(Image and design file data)
————
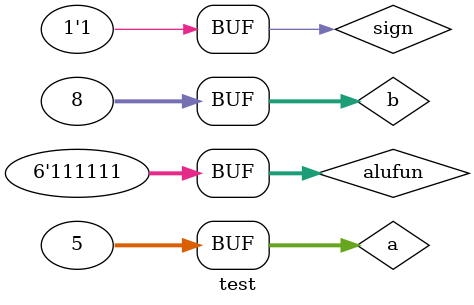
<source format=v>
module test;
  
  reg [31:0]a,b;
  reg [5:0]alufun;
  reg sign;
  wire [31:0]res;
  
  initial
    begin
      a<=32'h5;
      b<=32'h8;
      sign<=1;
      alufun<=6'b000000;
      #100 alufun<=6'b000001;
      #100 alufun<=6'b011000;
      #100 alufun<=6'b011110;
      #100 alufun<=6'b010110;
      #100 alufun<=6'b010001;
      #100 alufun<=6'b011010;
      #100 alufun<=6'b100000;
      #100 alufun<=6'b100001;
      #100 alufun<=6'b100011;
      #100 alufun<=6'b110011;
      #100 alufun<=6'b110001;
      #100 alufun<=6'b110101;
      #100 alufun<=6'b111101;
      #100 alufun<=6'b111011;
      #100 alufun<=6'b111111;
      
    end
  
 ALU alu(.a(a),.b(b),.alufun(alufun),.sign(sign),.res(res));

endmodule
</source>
————
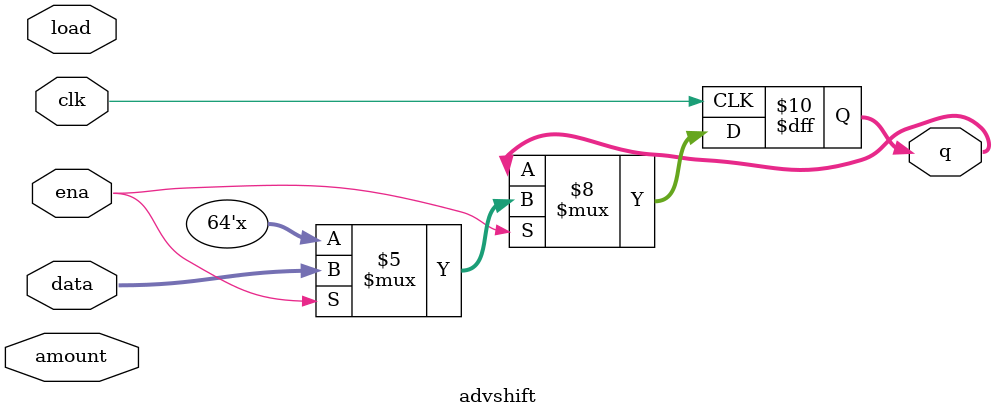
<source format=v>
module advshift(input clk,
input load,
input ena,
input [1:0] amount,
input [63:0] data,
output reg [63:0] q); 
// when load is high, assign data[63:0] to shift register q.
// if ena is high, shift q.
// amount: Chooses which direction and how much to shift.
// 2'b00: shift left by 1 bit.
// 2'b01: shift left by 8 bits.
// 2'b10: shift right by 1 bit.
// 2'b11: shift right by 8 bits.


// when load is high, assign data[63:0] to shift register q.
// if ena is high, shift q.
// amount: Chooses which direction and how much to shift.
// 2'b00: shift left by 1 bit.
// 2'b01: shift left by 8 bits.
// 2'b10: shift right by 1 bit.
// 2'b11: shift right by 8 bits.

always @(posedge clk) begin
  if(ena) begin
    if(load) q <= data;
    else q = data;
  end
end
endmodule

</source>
————
### What the task asks
Check the data for the word "input" and pull out the lines that have it.

### Output below
module advshift(input clk,
input load,
input ena,
input [1:0] amount,
input [63:0] data,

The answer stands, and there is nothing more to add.